Tim Walker’s photographs reveal Swinton’s shape-shifting ability, letting her embody her ancestors. Beneath a larger-than-life moustache, her mischievous eyes betray her presence as she slips into the role of what appears to be a general. Memories are constantly reshaping themselves. You must not let them know they are being watched, or they might shift, startled by attention. Managing grief can mean compartmentalising your life, locking memories and other parts of yourself away, only to be approached with caution.

Birds chirp, indifferent to the dark forest of hauntings you are journeying through. “I waited for you, and you came back.” The dog’s whines and strings pull insistently at your heart. “You always came back — until three days ago.” The hammering grows louder and doors groan on their hinges.

Tilda Swinton’s eye, captured by her partner and artist Sandro Kopp, draws you in, offering shelter from the stabbing incarnation of the actress behind you in Pedro Almodóvar’s short film The Human Voice (2020), through her iris into her Scotland. However tempting a detour through the Scottish countryside would be, your time in Tilda Swinton’s universe is coming to an end. As her final act, Tilda Swinton leaves you with her instructions for radical living. “Head to the light!” With your last steps, you push through the dark bottleneck of the exhibition space to be reborn into the light of the Eye Filmmuseum.

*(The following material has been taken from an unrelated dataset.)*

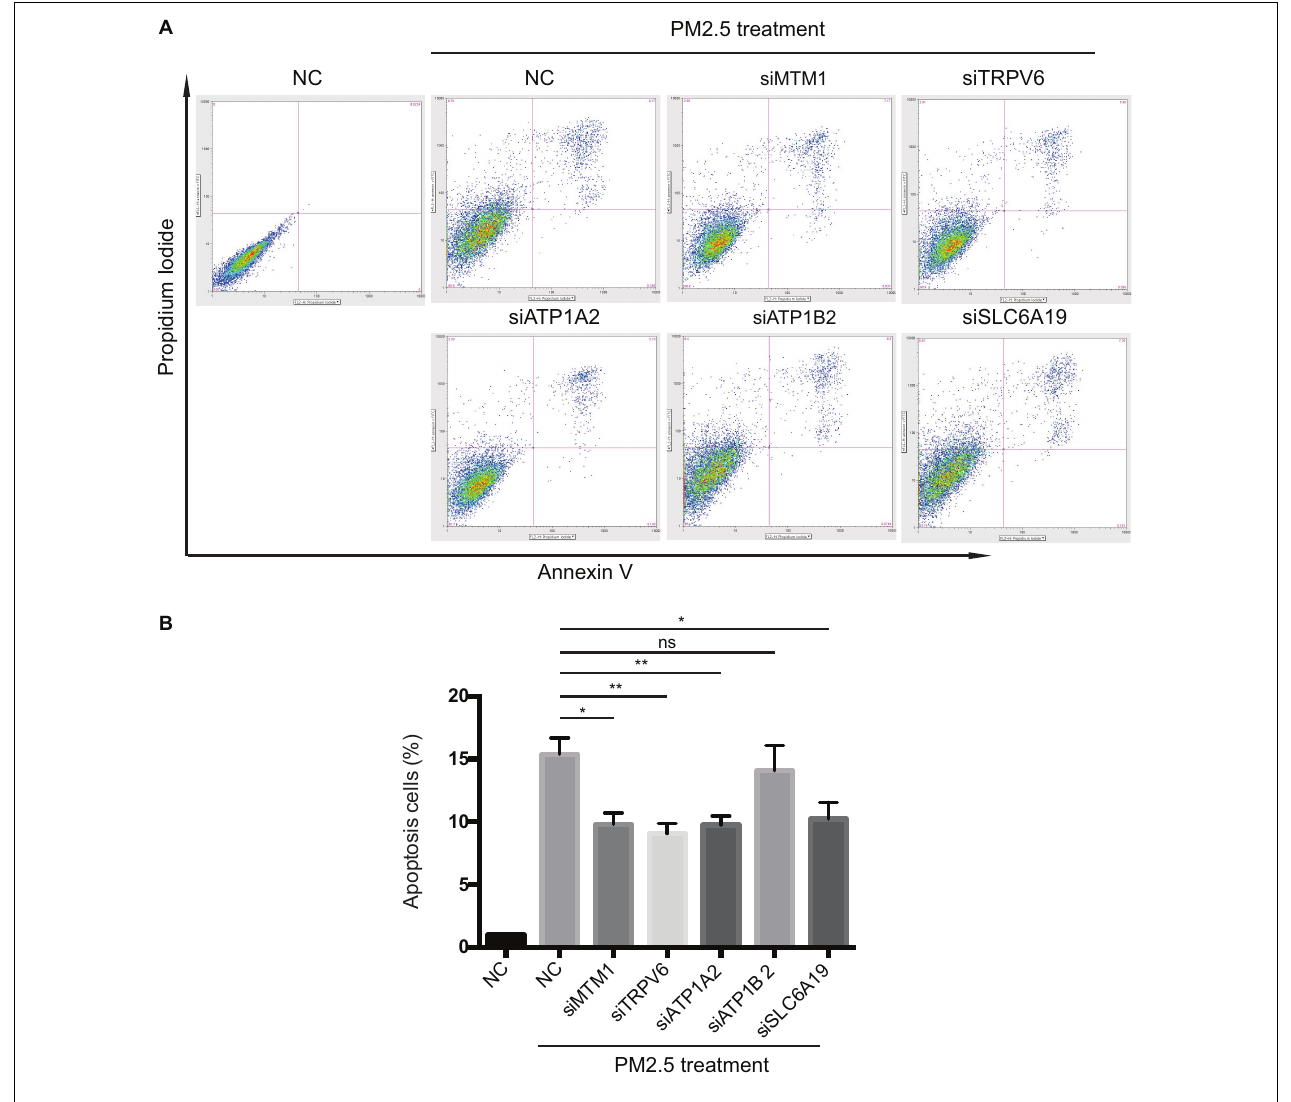
FIGURE 4 | Knocking out of genes associated with mineral absorption suppressed PM 2 . 5 -induced apoptosis. (A) Cells were treated with PM 2 . 5 , while apoptosis was detected via Annexin V + PI staining. NC, Negative control. (B) Analysis of relative levels of cell apoptosis. * p < 0.05, ** p < 0.01. ns, no significance. Data are representative of three independent experiments with n = 3 (Mean ± SEM), normalized by NC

Rejuvenated and moved from your dive into Tilda’s mystical world, you hear her whisper into your ear: Breathe! 

The exhibition is still open to visitors at EYE Filmmuseum in Amsterdam till the 15th of March 2026. 

Nanette Ashby is currently pursuing a Research Master’s in Art and Visual Culture at the Radboud University. Her academic interests span across the intersections of gender, sexuality, sex and disability in arts and culture. She specialises in the curation and archiving processes of marginalised communities, specifically of the queer and sex worker community. She researches how heritage institutions can support human rights struggles of minority groups through curating with care.